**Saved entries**
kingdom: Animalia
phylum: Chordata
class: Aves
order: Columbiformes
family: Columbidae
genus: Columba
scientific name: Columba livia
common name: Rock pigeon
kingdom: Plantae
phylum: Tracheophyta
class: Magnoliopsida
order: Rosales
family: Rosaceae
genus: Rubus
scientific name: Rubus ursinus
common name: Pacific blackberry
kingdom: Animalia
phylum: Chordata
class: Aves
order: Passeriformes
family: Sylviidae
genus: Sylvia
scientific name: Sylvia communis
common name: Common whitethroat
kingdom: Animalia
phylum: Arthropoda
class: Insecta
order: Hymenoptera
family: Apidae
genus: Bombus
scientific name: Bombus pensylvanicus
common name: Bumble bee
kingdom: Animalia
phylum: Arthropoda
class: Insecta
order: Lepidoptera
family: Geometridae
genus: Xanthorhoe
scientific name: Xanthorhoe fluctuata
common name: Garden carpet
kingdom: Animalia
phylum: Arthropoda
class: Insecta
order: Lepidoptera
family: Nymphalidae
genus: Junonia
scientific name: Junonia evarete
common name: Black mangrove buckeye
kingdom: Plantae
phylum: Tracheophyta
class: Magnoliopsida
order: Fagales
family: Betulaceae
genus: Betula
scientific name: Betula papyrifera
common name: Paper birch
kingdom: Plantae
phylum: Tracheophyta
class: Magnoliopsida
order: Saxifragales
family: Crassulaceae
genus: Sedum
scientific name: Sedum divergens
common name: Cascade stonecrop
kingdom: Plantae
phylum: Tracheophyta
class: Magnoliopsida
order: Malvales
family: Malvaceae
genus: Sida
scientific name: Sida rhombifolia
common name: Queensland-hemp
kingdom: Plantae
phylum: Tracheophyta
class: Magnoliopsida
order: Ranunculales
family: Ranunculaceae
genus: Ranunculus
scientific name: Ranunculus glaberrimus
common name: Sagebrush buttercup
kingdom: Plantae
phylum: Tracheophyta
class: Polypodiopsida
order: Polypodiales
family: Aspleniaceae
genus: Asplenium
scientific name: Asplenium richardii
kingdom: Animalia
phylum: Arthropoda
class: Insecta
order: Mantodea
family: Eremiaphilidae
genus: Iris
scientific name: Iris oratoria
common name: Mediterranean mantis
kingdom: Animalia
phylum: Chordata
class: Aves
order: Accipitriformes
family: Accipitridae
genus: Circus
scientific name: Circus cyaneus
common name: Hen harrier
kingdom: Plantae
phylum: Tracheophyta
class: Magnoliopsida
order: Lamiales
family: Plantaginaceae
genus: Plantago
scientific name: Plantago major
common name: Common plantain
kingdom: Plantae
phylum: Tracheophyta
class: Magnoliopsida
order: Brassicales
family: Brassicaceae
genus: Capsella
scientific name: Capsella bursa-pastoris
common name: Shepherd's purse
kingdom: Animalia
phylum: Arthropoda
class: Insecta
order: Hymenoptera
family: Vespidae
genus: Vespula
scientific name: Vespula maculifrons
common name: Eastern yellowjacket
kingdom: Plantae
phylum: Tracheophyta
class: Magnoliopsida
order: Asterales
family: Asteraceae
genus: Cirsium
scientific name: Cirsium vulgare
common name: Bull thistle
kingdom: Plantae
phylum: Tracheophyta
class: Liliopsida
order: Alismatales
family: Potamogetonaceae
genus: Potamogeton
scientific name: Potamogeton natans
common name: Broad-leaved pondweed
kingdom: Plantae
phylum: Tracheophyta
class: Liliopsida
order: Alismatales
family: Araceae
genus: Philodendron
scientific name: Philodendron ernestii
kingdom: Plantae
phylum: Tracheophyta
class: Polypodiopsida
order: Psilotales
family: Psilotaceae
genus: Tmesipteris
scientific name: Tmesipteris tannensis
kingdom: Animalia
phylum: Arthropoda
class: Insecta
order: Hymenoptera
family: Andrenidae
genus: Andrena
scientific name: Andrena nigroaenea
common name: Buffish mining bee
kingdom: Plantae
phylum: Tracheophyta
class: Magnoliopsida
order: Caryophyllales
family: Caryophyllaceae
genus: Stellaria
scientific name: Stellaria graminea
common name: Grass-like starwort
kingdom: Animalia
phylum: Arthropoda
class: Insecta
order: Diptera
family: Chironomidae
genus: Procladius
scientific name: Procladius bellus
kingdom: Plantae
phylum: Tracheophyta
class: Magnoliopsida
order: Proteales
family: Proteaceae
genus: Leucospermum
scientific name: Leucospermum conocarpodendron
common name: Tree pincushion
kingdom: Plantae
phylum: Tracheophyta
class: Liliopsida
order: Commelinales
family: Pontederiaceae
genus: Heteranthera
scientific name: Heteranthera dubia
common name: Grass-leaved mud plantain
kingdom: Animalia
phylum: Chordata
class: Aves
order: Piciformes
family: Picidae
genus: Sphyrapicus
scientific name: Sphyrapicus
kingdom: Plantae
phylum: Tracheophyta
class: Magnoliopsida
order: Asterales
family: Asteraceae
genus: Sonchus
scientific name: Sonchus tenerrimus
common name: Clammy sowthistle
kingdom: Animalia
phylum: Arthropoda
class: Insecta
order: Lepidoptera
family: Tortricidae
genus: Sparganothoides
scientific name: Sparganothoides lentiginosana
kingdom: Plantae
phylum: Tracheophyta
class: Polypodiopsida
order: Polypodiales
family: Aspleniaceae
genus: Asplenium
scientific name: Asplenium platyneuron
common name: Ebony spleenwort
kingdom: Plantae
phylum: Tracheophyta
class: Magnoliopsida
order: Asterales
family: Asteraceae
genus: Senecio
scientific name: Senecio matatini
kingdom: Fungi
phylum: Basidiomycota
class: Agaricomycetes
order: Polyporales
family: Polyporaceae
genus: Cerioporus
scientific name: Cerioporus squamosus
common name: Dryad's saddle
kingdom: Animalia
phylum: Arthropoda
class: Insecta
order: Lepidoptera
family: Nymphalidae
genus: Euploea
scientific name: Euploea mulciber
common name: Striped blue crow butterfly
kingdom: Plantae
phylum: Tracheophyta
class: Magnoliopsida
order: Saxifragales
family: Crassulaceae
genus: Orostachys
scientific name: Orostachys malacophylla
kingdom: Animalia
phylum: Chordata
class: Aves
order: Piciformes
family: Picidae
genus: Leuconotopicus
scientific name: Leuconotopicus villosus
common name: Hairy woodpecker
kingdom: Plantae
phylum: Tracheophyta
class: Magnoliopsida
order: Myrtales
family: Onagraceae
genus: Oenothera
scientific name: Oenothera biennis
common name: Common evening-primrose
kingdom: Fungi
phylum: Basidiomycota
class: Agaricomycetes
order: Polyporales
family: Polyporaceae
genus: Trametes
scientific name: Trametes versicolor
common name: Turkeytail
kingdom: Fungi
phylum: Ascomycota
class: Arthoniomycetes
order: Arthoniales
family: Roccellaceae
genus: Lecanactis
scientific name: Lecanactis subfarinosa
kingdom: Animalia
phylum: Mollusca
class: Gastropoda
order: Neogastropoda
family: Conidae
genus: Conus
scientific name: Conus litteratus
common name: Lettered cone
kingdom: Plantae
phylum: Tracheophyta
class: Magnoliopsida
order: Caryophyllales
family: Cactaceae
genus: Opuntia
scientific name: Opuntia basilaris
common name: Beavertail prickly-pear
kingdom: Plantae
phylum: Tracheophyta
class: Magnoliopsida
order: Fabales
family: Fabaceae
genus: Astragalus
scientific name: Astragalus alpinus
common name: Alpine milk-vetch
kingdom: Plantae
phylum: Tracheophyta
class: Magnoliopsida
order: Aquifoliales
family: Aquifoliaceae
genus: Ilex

**Given request**
Reproduce the entries word for word, starting at the first line and ending with the line that contains "genus: Junonia".

**Response to this task**
kingdom: Animalia
phylum: Chordata
class: Aves
order: Columbiformes
family: Columbidae
genus: Columba
scientific name: Columba livia
common name: Rock pigeon
kingdom: Plantae
phylum: Tracheophyta
class: Magnoliopsida
order: Rosales
family: Rosaceae
genus: Rubus
scientific name: Rubus ursinus
common name: Pacific blackberry
kingdom: Animalia
phylum: Chordata
class: Aves
order: Passeriformes
family: Sylviidae
genus: Sylvia
scientific name: Sylvia communis
common name: Common whitethroat
kingdom: Animalia
phylum: Arthropoda
class: Insecta
order: Hymenoptera
family: Apidae
genus: Bombus
scientific name: Bombus pensylvanicus
common name: Bumble bee
kingdom: Animalia
phylum: Arthropoda
class: Insecta
order: Lepidoptera
family: Geometridae
genus: Xanthorhoe
scientific name: Xanthorhoe fluctuata
common name: Garden carpet
kingdom: Animalia
phylum: Arthropoda
class: Insecta
order: Lepidoptera
family: Nymphalidae
genus: Junonia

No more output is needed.